For the second year in a row, Marines from the 8th Marine Corps District earned top honors at the Depot Competition In Arms Program that ended Feb. 12 at Edson Range, Camp Pendleton, Calif.
The Marines places first for rifle, first for pistol and second for the Gunner's Cup, a movement-to-contact type of drill, during the competition.
Staff Sgt. Alex C. Trujano, a marksmanship competitor and recruiter assigned to Recruiting Substation Harlingen near San Antonio, Texas, said most people have this idea that recruiters never train. They are just on the streets all day worrying about contracts. The competition was a chance for Trujano and his fellow team members to prove they had a good eye not just for qualified applicants, but for perfect sight alignment and sight picture.
The team was pulled from their normal duties based on their previous performance as recruiters and on the range. Some of them were competitive shooting veterans, some combat veterans, too. They competed against more than 100 shooters in 17 teams including local Marines at the Weapons Field Training Battalion, some drill instructors and San Diego and other Marines from recruiting districts around the Western Recruiting Region.
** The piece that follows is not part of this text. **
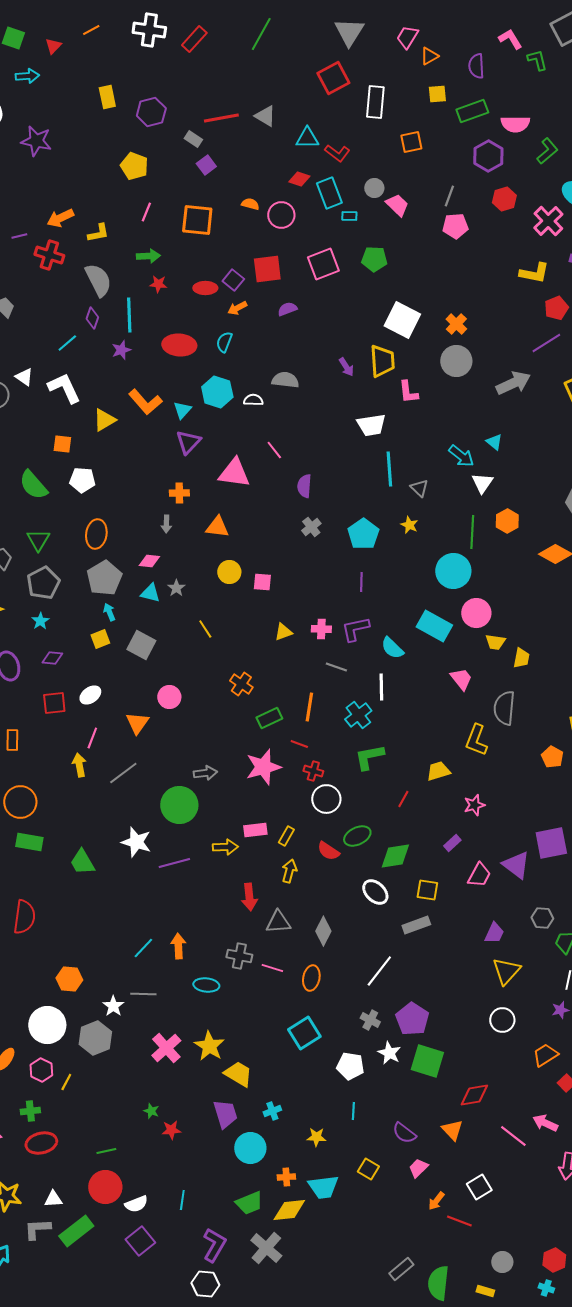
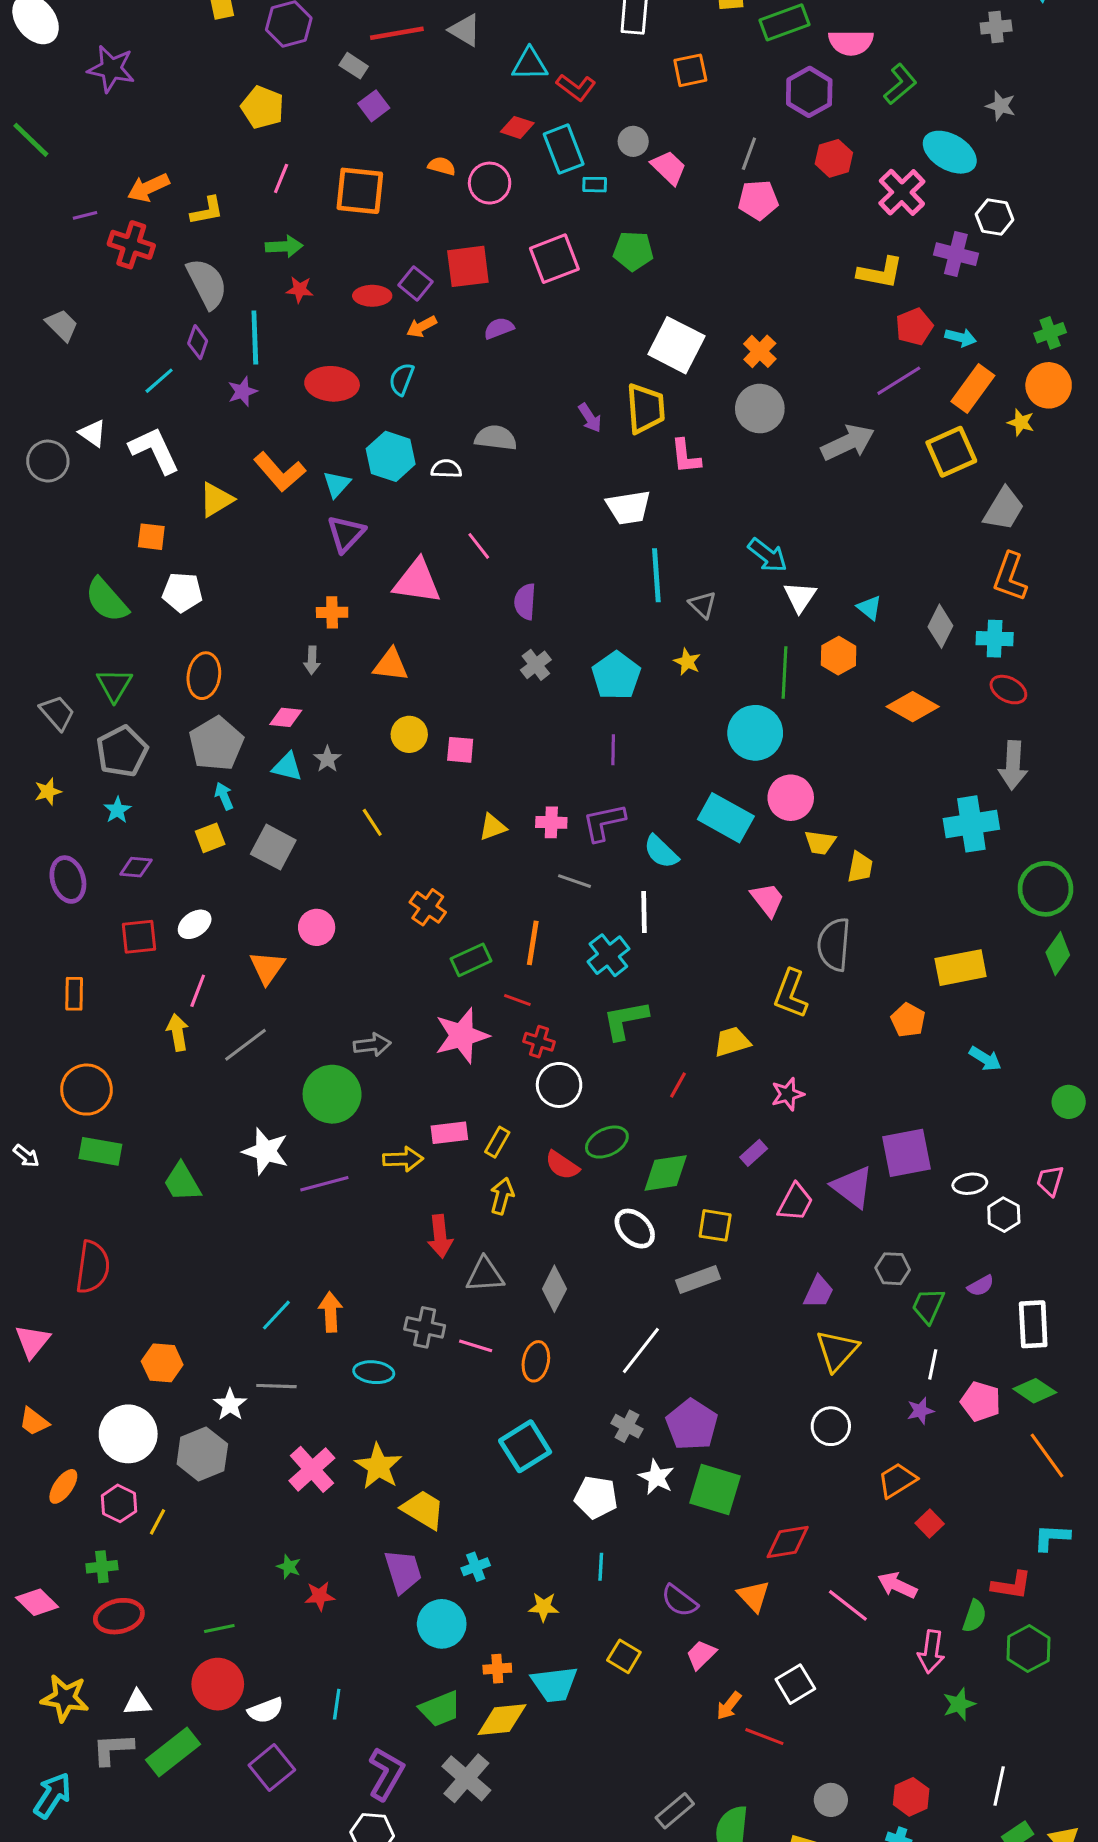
cyan triangle: (494, 442) -> (869, 608), moved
"We went out there against a lot of Marines who do this type of training on a daily basis," said Trujano. "It felt great to show everyone that not only can we all shoot, we can take 1st place, too."
Aside from the main awards, some team members earned individual awards. Sgt. Christopher S. Starks, an officer selection assistant assigned to Officer Selection Station Fort Collins in Colorado, earned 2nd Place for individual pistol and 3rd Place for grand aggregate combined rifle and pistol score. Staff Sgt. Oscar Martinez, the staff noncommissioned officer in charge of Recruiting Substation Beaumont near Houston, Texas, earned 3rd Place for individual pistol. Sgt. Charles L. Trimble, a recruiter assigned to Recruiting Substation East Tucson in Arizona, earned the Pistol Tyro Award by earning the highest score among first-time competitors.
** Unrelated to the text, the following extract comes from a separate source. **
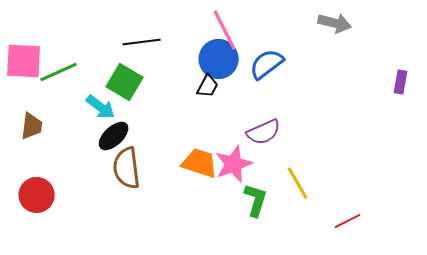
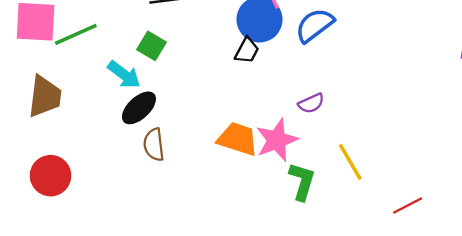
green square: (125, 82) -> (152, 46), size x0.7
brown trapezoid: (32, 126) -> (45, 96), size x1.4
purple semicircle: (264, 132) -> (311, 103), size x0.7
brown semicircle: (127, 168) -> (154, 145), size x0.7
"Honestly, no one was training for the competition before we were actually there," said Starks. "It had been two years since I last picked up a rifle. But as most of us found, it was like riding a bike. You get back on it and pick up on it really quickly. The foundation will always be there."
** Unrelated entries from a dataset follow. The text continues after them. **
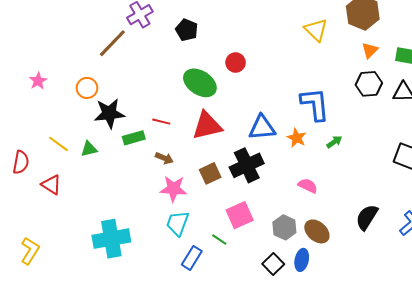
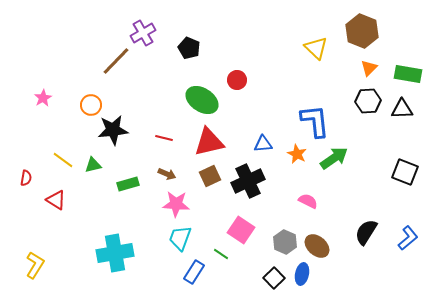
blue triangle: (262, 128) -> (263, 144), size x0.7
green rectangle: (134, 138) -> (128, 184), moved
green arrow: (334, 142) -> (334, 158), size x1.8
red semicircle: (21, 162) -> (26, 178), size x0.7
brown square: (210, 173) -> (210, 176), moved
pink square: (240, 215) -> (241, 230), turned -32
It wasn't the fist time Starks had competed on the range. He said he welcomed the opportunity to meet fellow Marines at a cold Edson Range at 6 a.m. each day, hearing the age-old complaints about bad weather and early risings. Those conditions said to somehow, through enough collective whining, breed freakish camaraderie among Marines, Hallmark moments, though no one would be able to explain why or how.
"I truly missed meeting new Marines from different backgrounds and being able to compete with them and then joke around some too. At work, I just talk to civilians all day. Sounds weird, but it was really nice to be back on a base with Marines I had just barely met. We had a pretty tight team and our colonel was gunning for us to do well - we did," Starks said.